Kwasi Konadu

Democracy and its discontents

EssaysKwasi KonaduComment

After a white mob who believes in the idea of Trump besieged the U.S. Capitol, donning Trump flags and escorted by police as if they were children on a school trip through the halls, Mike Pence declared “Freedom wins.” Joe Biden called the event “an assault on the citadel of liberty.” Liberal pundits summarized the moment as a “breath of democracy.” Oppositional forces saw this as yet another threat to democracy. All agreed this thing called democracy was (and have been during Trump's reign) under siege.

My argument is that the United States, or its forerunner colonies, was never a democracy nor can it become one for this reason: if democracy is a “government by the people,” where sovereign power is vested in “the people” who exercise power directly or by elected official,” that system of governance requires rational people and most of the 330 million people in the United States are irrational, including their elected officials. By rational, I mean a person or people able to think clearly, sensibly, and logically. The implication is that it doesn’t matter who becomes the president, nor which party is in power, for there’s a feedback loop where incoming regimes usually do their best to eviscerate the body of work belonging to the previous administration, regardless if that some of that work benefits “the people.”  

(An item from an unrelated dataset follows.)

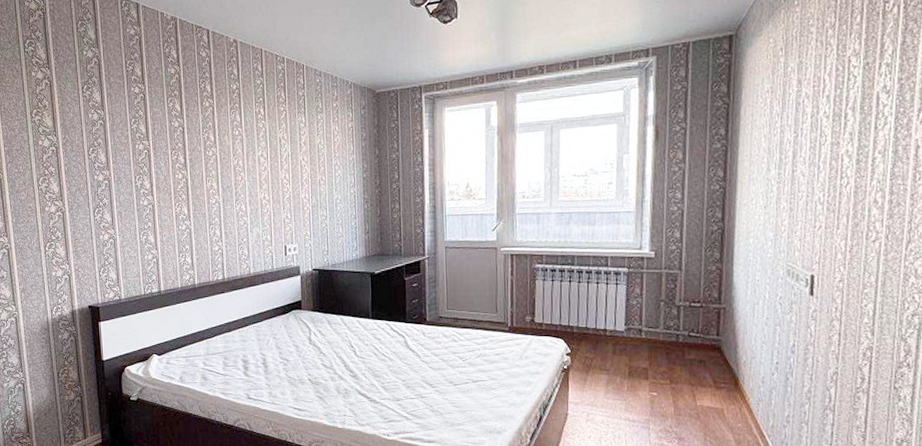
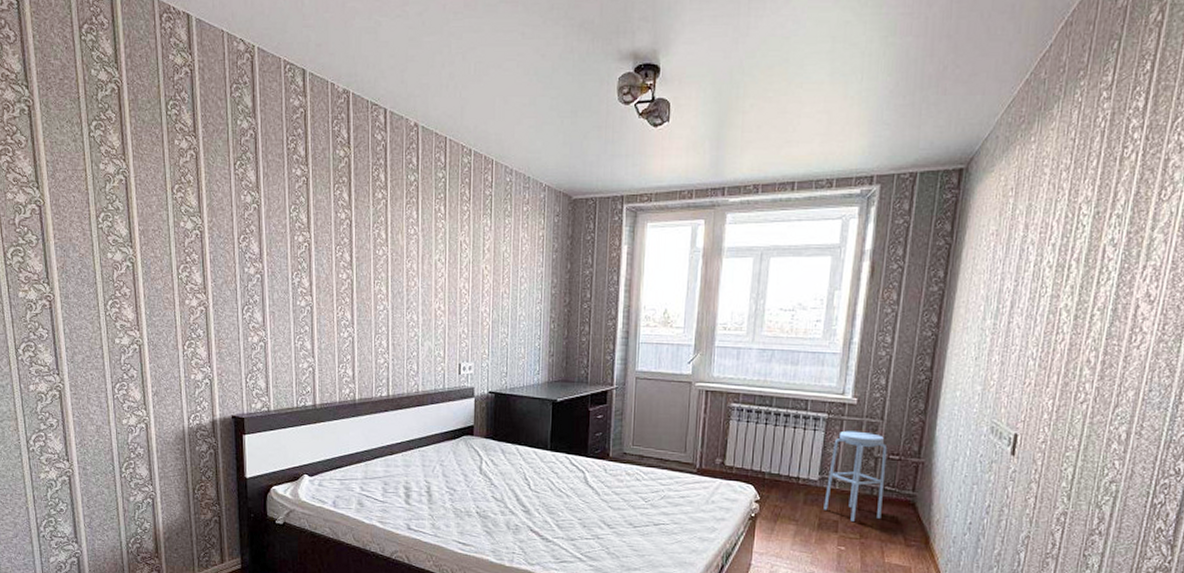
stool: none [632,282,689,368] -> present [823,430,888,521]

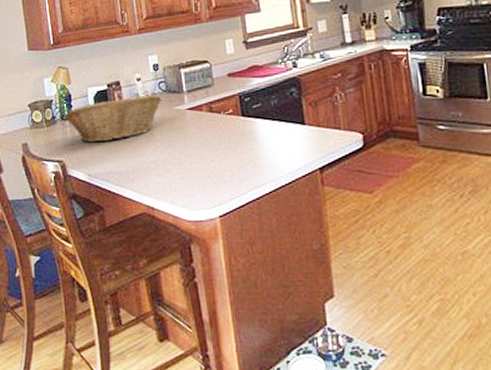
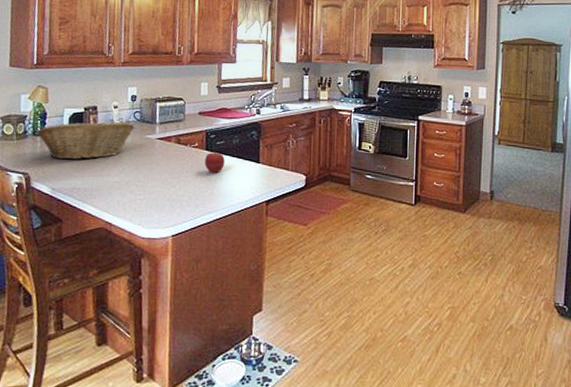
apple: none [242,116,265,141] -> present [204,151,225,173]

The most basic premise of U.S. democracy (whatever that ultimately means) is the principle of majority rule. That rule is irrational. A majority rule means 50.1 percent will always win, making the 49.9 losers in a zero-sum game for power--and everything else that flows from it. The majority rule principle is illogical because it always works against “the people,” serving only certain people--an otherwise tyranny of the majority! The majority principle also means that if you live in a majority Republican party state, up to 49.9 percent of the votes will NEVER count, as if they were never casted. So much for the “one person : one vote” mantra. Likewise, in a Democratic party state, the results will be the same. What about states flipping? Usually, districts or counties flip rather than whole states, and this explains why so much state effort is (re)invested in (re)drawing districts maps for the maintenance majorities. The occurrence of “flipping,” is relatively rare and never widespread, keeping intact the majority rule principle.

The term democracy derives from the Greek demokratia (“popular government”), itself from demos (“common people,” originally district or division) and kratos (“rule, strength”), in the sense of “rule or government by,” but more generally power over, might, rule, sway, and authority. Though we are led to believe U.S. democracy has its origins in “Western” and therefore Greek notions of democracy, the late Marxist scholar C. L. R. James, in a 1956 article entitled “Every Cook Can Govern: A Study of Democracy in Ancient Greece Its Meaning for Today,” argued, “the most striking thing about Greek Democracy was that the administration... was organized upon the basis of what is known as sortition, or, more easily, selection by lot. Most Greek officials were chosen by a method which amounted to putting names into a hat and appointing the ones whose names came out.” He went on to say “that was precisely the guiding principle of Greek Democracy. And this form of government is the government under which flourished the greatest civilization the world has ever known.”

Some have criticized James for his view of Grecian society, particularly his understanding of the major city-state of Athens and the role of slavery in this “home” of democracy, and we can fault him for his naive pronouncement (“the greatest civilization the world has ever known”)--and on both counts rightfully so. Some background, however, is important here. Surrounded by mountainous terrain and the sea, agrarian and nomadic life characterized early Grecian history and shaped its politics, economy, and society. Grecian society consisted of on-citizens—enslaved individuals, lower class women, and children nineteen years of age and under—and citizens of low and high ranking.  The monarch, nobles, and lords formed the high echelons of the citizenry, while men twenty years of age and older occupied the lower ranks. Enslaved labor, agrarianism, fishing, and maritime activities sustained an economy structured around the core activities of city-states—centers of cultural and military life—and were augmented rural production of goods, foodstuff, and crafts by the enslaved and other non-citizens. 

For much of ancient Greece’s history, at times up to one-half of its population consisted of enslaved persons, including war captives. So-called Athenian democracy was built on and supported by its enslaved population, which almost doubled the number of inhabitants. The citizen class of Athens formed a fixed minority, complemented by a preponderance of peasants and chattel slavery. The conditions for rich and poor citizens to participate in democratic politics in Athens were laid by enslaved laborers: these laborers produced surplus that precluded elite citizenry from working and allowed even poor citizenry to push back against elite pressures on their freedoms because they rarely did manual labor full-time, relying also on said surplus. In some ways, democracy in Athens rested on the growth of slavery, much like U.S. democracy for its white male citizens (up until the late 19th - early 20th century) depended on the growth of chattel enslavement. That capitalism used slavery then discarded it suggests democracy has been deployed in similar but not the same way. The key difference is slavery was a visceral practice that could be experienced; democracy is an idea lodged in belief and in the irrational.